14 Digraphs and Networks

Theorem 14.1

In a general digraph the sum of the indegrees of the vertices equals the sum of the outdegrees, and each is equal to the number of arcs.

Theorem 14.2

Let \(D\) be a connected digraph. Then \(D\) has a closed Eulerian directed trail if and only if the indegree of each vertex equals the outdegree.

Theorem 14.3

Let \(D\) be a connected digraph and let \(x\) and \(y\) be distinct vertices of \(D\). Then there is a directed Eulerian trail from \(x\) to \(y\) if and only if (i) the outdegree of \(x\) exceeds its indegree by 1 ; (ii) the indegree of \(y\) exceeds its outdegree by 1 ; (iii) for each vertex \(z \neq x, y\), the indegree of \(z\) equals its outdegree.

Theorem 14.4

Let \(D\) be a strongly connected digraph without any loops. If, for each vertex \(x\), we have

\[ (\text{ outdegree of } x)+(\text{ indegree of } x) \geq n, \]

then \(D\) has a directed Hamilton cycle.

Theorem 14.5

Every tournament has a Hamilton path.

Theorem 14.6

Let \(G = (V, E)\) be a connected graph. Then \(G\) has a strongly connected orientation if and only if \(G\) does not have any bridges.

Lemma 14.7

Let \(D\) be a digraph in which each vertex has outdegree at least \(l\). Then there is a directed cycle in \(D\).

Corollary 14.8

Let \(X\) be a set of \(n\) elements and let \(f: X \rightarrow X\) be a one-to-one function. Let \(D_f=\left(X, A_f\right)\) be the digraph whose set of arcs is

\[ A_f=\{ (x, f(x)): x \text{ in } X\} \]

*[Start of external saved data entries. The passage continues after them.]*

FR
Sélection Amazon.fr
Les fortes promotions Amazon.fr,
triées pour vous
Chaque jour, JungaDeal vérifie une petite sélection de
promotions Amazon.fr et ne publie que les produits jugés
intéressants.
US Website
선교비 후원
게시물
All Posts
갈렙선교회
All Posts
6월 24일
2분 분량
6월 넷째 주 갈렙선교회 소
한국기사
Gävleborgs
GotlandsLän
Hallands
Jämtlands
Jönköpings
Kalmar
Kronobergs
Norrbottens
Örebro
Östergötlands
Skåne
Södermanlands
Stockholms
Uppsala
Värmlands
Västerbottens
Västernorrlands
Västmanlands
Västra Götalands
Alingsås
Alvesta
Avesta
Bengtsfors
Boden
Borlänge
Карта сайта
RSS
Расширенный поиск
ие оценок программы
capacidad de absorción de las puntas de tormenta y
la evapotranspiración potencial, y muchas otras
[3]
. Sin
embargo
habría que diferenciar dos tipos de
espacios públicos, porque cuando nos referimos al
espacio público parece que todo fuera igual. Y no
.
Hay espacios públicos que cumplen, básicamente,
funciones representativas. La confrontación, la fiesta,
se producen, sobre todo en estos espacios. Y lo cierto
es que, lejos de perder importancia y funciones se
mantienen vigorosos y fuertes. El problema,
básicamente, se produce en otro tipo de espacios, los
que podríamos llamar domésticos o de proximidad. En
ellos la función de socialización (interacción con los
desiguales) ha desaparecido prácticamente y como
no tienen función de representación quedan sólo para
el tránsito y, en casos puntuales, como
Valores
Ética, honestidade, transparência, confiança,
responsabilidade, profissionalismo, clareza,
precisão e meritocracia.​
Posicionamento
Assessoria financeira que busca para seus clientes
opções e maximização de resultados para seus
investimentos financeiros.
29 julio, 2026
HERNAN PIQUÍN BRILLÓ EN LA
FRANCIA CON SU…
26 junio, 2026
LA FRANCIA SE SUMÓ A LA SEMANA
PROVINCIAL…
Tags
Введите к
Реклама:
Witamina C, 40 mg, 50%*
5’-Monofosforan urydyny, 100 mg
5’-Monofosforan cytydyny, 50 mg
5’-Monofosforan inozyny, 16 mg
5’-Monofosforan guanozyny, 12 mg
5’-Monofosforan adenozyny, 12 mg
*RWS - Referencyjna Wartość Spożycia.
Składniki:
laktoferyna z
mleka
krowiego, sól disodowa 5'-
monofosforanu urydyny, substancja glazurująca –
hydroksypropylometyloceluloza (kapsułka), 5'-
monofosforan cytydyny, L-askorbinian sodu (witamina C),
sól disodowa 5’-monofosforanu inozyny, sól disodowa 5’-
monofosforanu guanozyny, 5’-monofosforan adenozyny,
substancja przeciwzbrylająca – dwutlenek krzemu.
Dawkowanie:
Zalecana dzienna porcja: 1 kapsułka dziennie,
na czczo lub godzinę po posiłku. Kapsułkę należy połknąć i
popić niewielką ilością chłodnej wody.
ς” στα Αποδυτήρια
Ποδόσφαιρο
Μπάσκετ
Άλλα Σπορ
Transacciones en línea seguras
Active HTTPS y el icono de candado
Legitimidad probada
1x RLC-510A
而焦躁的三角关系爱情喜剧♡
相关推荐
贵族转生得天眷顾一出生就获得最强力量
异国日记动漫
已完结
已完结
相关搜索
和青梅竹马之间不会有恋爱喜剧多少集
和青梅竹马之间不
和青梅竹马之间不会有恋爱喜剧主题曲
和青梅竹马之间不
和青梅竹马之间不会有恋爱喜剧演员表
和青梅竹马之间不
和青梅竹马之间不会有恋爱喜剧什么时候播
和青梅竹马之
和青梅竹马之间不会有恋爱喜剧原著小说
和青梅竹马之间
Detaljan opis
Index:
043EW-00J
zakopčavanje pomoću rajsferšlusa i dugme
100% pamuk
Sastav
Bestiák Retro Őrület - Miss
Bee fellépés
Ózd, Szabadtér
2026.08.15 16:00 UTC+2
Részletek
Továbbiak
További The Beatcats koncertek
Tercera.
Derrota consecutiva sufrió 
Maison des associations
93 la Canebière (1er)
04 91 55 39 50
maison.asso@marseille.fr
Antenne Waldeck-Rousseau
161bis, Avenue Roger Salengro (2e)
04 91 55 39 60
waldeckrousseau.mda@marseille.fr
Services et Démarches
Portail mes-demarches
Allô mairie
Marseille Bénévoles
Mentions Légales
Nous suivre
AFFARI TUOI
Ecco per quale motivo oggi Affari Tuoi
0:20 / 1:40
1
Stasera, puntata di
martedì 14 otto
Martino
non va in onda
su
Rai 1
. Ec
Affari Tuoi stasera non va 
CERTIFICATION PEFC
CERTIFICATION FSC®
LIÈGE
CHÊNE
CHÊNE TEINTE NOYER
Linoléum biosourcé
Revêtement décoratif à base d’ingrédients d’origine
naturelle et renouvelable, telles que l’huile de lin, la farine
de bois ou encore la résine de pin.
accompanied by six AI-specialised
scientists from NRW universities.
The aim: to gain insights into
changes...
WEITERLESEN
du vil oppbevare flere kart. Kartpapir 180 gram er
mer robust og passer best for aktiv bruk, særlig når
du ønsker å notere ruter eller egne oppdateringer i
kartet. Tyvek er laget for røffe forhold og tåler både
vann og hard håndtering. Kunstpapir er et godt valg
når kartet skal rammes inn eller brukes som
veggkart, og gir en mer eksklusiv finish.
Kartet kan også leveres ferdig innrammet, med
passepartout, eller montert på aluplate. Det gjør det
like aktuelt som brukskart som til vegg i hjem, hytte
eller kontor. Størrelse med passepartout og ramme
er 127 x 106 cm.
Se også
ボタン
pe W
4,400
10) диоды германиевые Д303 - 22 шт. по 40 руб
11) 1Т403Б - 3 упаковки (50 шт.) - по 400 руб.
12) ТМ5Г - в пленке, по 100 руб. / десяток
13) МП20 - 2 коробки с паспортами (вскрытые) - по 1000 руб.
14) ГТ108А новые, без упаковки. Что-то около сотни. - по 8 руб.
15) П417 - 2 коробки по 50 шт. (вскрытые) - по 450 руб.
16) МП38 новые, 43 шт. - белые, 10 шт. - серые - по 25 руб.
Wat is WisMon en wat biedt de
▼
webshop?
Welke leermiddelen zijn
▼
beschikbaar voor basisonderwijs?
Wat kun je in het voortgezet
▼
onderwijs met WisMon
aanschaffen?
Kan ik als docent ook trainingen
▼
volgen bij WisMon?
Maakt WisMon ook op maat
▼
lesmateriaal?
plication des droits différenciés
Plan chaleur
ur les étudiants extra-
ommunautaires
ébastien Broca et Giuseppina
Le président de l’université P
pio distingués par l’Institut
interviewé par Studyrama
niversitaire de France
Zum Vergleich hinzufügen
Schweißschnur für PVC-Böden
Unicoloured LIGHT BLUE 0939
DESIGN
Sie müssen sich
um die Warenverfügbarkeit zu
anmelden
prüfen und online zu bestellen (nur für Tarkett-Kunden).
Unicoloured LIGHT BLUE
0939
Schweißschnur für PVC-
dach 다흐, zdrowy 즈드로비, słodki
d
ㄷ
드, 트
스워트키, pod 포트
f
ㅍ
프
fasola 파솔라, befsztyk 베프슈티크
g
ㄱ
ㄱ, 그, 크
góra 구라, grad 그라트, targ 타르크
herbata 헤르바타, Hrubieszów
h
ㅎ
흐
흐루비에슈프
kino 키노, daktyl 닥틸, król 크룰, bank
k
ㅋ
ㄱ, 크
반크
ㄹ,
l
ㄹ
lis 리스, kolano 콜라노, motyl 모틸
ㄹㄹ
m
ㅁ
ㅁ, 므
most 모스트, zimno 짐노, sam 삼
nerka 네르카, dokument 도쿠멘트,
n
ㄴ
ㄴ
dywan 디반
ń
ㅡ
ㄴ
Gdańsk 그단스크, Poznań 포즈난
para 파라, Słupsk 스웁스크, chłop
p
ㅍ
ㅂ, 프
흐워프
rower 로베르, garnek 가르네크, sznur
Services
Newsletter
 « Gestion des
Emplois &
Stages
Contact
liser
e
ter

Then the arcs of \(D_f\) can be partitioned into directed cycles with each vertex belonging to exactly one directed cycle.

Theorem 14.9

Every trading problem has a core allocation.

Lemma 14.10

Let \(f\) be a flow in the network \(N=(V, A, s, t, c)\) and let \(U\) be a set of vertices containing the source \(s\) but not the target \(t\). Then

\[ \sum \limits _{\alpha \in \vec{U}} f(\alpha )-\sum \limits _{\alpha \in \overleftarrow {U}} f(\alpha )=\sum \limits _{\iota (\alpha )=s} f(\alpha )-\sum \limits _{\tau (\alpha )=s} f(\alpha ) \]

Lemma 14.11

Let \(N=(V, A, s, t, c)\) be a network with \(C\) a minimal cut. Let U be the set of all vertices \(x\) for which there exists a path from the source \(s\) to \(x\) thal contains no arc in \(C\). Then \(\vec{U}\) is a cut and \(C=\vec{U}\).

Theorem 14.12

Let \(N=(V, A, s, t, c)\) be a network. Then the maximum value of a flow in \(N\) equals the minimum capacity of a cut in \(N\). In other words, the value of a maximum flow equals the capacity of a minimum cut. If the capacities of all the arcs are integers, then there is a maximum flow all of whose values are integers as well.

Theorem 14.13

Let \(s\) and \(t\) be distinct vertices of a digraph \(D = (V, A)\). Then the maximum number of pairwise arc-disjoint paths from \(s\) to \(t\) equals the minimum number of arcs in an st-separating set.

Theorem 14.14

Let \(G\) be a bipartite graph. Then \(\rho (G) =c(G)\).

Theorem 14.15

Let \(M\) be a matching in the bipartite graph \(G\). Then \(M\) is a max-matching if and only if there does not exist an \(M\)-alternating path.

Theorem 14.16

Assume that nonbreakthrough has occured in the matching algorithm. Let \(X^{u n}\) consist of all the unlabeled vertices of \(X\), let \(Y^{\text{lab }}\) consist of all the labeled vertices of \(Y\), and let \(S=X^{u n} \cup Y^{l a b}\). Then both of the following hold: (i) \(S\) is a min-cover of the bipartite graph \(G\); (ii) \(|M|=|S|\) and \(M\) is a max-matching.